US-12621485-B2 - Method, apparatus, and medium for video processing

US12621485B2US 12621485 B2US12621485 B2US 12621485B2US-12621485-B2

Abstract

Embodiments of the present disclosure provide a solution for video processing. A method for video processing is proposed. The method comprises: determining, during a conversion between a target video block of a video and a bitstream of the video, an affine prediction list of the target video block based on at least one of the following: a non-adjacent spatial candidate, or a temporal collocated candidate; and performing the conversion based on the affine prediction list.

Inventors

Zhipin Deng
Kai Zhang
Li Zhang

Assignees

BEIJING BYTEDANCE NETWORK TECHNOLOGY CO., LTD.
BYTEDANCE INC.

Dates

Publication Date: 20260505
Application Date: 20240607
Priority Date: 20211207

Claims (20)

1 . A method for video processing, comprising: applying, during a conversion between a target video block of a video and a bitstream of the video, a bi-directional optical flow (BDOF) process to the target video block, wherein the target video block is coded with a geometric partitioning mode (GPM) mode or a subblock-based temporal motion vector prediction (SbTMVP) mode; and performing the conversion based on the applying.
2 . The method of claim 1 , wherein the BDOF process comprises a BDOF with motion vector refinement.

################

→ Exercise goal:
In the video-processing patent abstract, explain how the method determines the affine prediction list of the target video block, and what the conversion is then based on. The listing plays no part in this.

→ Material provided:

################

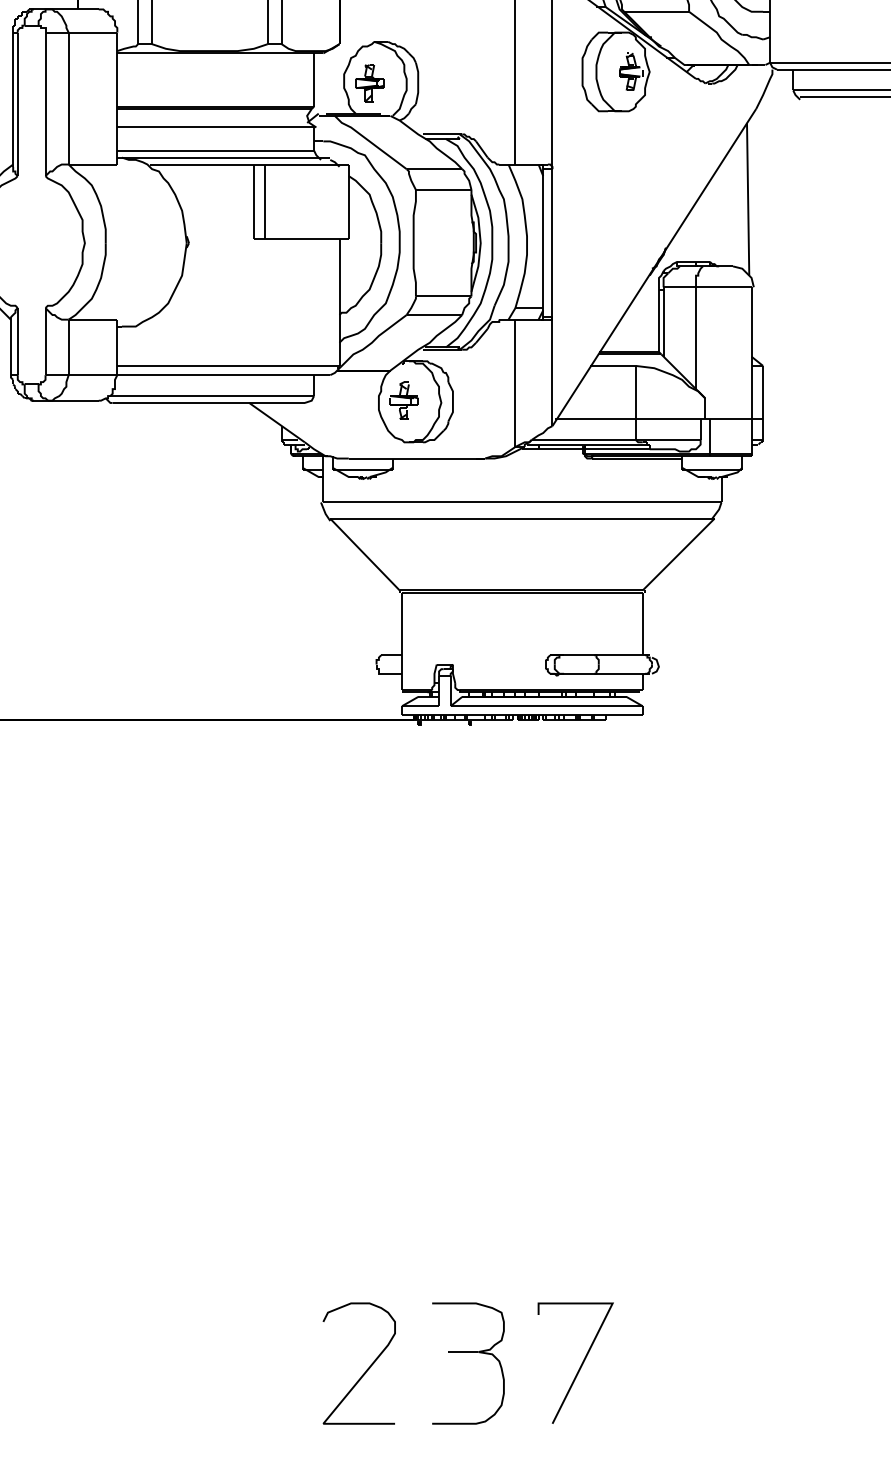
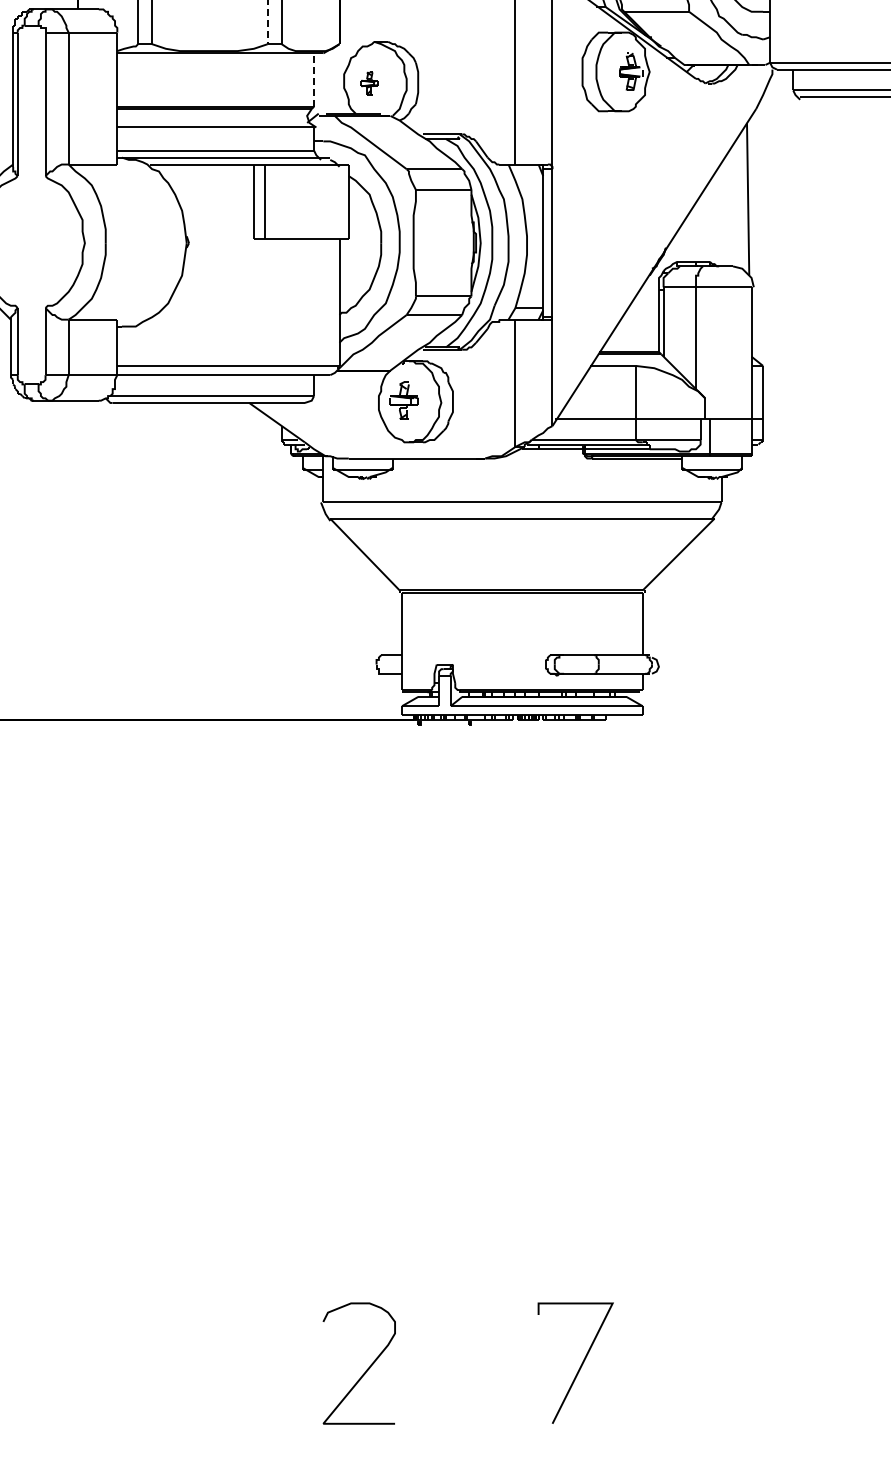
line at (267, 22): solid -> dashed
line at (314, 80): solid -> dashed
part at (369, 83) size: 30x39 px -> 19x25 px
part at (468, 1352): present -> none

################

→ Response to this exercise:
During a conversion between a target video block of a video and the video's bitstream, the method determines the block's affine prediction list from at least one of two sources: a non-adjacent spatial candidate or a temporal collocated candidate. The conversion is then performed based on that affine prediction list.